5.2.1 配置文件 (config.py)

from pydantic_settings import BaseSettings
from typing import List

class Settings(BaseSettings):
    # 数据库配置
    MYSQL_HOST: str = "localhost"
    MYSQL_PORT: int = 3306
    MYSQL_USER: str = "root"
    MYSQL_PASSWORD: str = "password"
    MYSQL_DATABASE: str = "huawei_market"
    
    # 华为API配置
    HUAWEI_API_BASE_URL: str = "https://web-drcn.hispace.dbankcloud.com/edge"
    HUAWEI_LOCALE: str = "zh_CN"
    
    # 爬虫配置
    CRAWLER_INTERVAL: int = 1800  # 同步间隔（秒）
    CRAWLER_BATCH_SIZE: int = 100  # 批量处理大小
    CRAWLER_TIMEOUT: int = 30      # 请求超时（秒）
    
    # API配置
    API_PREFIX: str = "/api"
    API_TITLE: str = "华为应用市场数据API"
    API_VERSION: str = "1.0.0"
    
    # 其他配置
    DEBUG: bool = False
    CORS_ORIGINS: List[str] = ["http://localhost:5173", "http://localhost:3000"]
    
    @property
    def database_url(self) -> str:
        return f"mysql+aiomysql://{self.MYSQL_USER}:{self.MYSQL_PASSWORD}@{self.MYSQL_HOST}:{self.MYSQL_PORT}/{self.MYSQL_DATABASE}"
    
    class Config:
        env_file = ".env"

settings = Settings()

5.2.2 数据库连接 (database.py)

from sqlalchemy.ext.asyncio import create_async_engine, AsyncSession
from sqlalchemy.ext.declarative import declarative_base
from sqlalchemy.orm import sessionmaker
from app.config import settings

# 创建异步引擎
engine = create_async_engine(
    settings.database_url,
    echo=settings.DEBUG,
    pool_size=10,
    max_overflow=20,
    pool_pre_ping=True
)

# 创建异步会话工厂
AsyncSessionLocal = sessionmaker(
    engine,
    class_=AsyncSession,
    expire_on_commit=False
)

# 创建基类
Base = declarative_base()

# 依赖注入
async def get_db():
    async with AsyncSessionLocal() as session:
        try:
            yield session
        finally:
            await session.close()

5.2.3 数据模型 (models/app_info.py)

from sqlalchemy import Column, String, Integer, Text, DateTime, Boolean, JSON, DECIMAL, BigInteger
from sqlalchemy.sql import func
from app.database import Base

class AppInfo(Base):
    __tablename__ = "app_info"
    
    app_id = Column(String(50), primary_key=True, comment="应用唯一ID")
    alliance_app_id = Column(String(50), comment="联盟应用ID")
    name = Column(String(255), nullable=False, comment="应用名称")
    pkg_name = Column(String(255), nullable=False, unique=True, index=True, comment="应用包名")
    dev_id = Column(String(50), nullable=False, comment="开发者ID")
    developer_name = Column(String(255), nullable=False, index=True, comment="开发者名称")
    dev_en_name = Column(String(255), comment="开发者英文名称")
    supplier = Column(String(255), comment="供应商名称")

▶ 练习要求
A) 把节选里以“# 爬虫配置”开头的那一段改写成简短的列表，保留每项设置和它的数值。
B) 根据节选回答下面的问题：
(i) Settings 类从哪个文件读取配置？
(ii) 创建异步引擎时，pool_size 设为多少？
(iii) app_info 表的主键是哪个字段？

▶ 记录资料

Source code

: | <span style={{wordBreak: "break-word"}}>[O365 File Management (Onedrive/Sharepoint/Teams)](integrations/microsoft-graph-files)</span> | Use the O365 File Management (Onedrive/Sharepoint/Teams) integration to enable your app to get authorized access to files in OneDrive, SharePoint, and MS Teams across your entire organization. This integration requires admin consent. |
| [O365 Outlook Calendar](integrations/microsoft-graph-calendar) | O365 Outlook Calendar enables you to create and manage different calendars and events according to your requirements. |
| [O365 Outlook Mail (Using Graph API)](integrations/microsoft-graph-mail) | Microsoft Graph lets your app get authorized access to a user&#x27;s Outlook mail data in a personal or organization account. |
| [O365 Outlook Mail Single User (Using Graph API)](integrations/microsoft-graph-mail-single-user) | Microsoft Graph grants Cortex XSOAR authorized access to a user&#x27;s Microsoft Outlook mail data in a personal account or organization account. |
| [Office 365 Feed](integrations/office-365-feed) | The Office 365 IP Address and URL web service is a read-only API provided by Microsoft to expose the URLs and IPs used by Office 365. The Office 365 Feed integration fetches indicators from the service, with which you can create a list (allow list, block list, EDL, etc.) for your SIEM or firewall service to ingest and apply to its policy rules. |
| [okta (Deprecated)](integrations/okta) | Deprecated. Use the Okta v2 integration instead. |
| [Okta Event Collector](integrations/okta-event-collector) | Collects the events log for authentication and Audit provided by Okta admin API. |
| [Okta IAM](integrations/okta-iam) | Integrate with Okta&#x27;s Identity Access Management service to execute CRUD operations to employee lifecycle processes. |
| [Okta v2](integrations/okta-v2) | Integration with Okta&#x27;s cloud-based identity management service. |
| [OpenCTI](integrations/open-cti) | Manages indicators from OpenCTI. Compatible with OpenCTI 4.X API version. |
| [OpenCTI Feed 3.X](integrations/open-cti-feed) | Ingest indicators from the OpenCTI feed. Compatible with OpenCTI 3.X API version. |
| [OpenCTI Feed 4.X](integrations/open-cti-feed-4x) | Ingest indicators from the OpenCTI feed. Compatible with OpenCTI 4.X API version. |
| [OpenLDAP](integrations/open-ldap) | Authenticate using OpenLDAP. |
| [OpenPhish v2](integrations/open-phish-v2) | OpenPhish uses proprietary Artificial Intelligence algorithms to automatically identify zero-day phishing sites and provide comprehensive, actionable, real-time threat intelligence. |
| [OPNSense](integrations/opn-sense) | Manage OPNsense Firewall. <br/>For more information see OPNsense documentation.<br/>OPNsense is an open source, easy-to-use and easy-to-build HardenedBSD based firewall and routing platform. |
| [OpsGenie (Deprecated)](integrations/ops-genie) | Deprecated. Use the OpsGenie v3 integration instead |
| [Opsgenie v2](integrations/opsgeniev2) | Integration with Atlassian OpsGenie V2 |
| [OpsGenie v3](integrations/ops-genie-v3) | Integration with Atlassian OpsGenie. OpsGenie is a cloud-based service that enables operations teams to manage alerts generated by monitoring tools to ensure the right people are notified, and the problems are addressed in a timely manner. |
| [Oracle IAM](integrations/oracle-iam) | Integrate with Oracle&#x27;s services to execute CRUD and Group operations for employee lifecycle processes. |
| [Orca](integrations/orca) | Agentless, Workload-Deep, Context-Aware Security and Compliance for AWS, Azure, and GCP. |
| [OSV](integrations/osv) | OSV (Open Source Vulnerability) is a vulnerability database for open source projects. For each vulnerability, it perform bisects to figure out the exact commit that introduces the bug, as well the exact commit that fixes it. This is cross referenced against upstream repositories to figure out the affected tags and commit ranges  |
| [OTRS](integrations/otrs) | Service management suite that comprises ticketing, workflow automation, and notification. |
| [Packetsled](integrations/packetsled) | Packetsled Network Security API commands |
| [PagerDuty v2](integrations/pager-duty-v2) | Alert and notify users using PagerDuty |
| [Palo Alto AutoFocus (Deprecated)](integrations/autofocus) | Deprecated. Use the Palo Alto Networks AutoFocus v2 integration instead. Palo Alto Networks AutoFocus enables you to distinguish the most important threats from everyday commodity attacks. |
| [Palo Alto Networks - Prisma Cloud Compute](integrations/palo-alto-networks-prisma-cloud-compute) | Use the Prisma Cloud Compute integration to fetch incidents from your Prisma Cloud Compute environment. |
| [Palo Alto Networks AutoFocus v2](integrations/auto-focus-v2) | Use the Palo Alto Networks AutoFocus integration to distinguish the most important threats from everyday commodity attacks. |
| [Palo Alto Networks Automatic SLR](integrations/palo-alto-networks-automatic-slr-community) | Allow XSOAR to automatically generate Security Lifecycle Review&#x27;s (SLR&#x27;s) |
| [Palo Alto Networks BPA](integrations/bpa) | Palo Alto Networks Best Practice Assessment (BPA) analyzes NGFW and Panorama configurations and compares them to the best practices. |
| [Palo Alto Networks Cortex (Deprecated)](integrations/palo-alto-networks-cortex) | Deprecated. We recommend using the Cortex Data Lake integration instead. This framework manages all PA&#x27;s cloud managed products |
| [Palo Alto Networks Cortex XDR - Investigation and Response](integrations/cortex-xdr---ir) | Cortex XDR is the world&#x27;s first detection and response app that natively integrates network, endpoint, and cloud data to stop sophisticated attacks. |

▶ 参考答案
A)
- 同步间隔：1800 秒
- 批量处理大小：100
- 请求超时：30 秒

B)
(i) .env
(ii) 10
(iii) app_id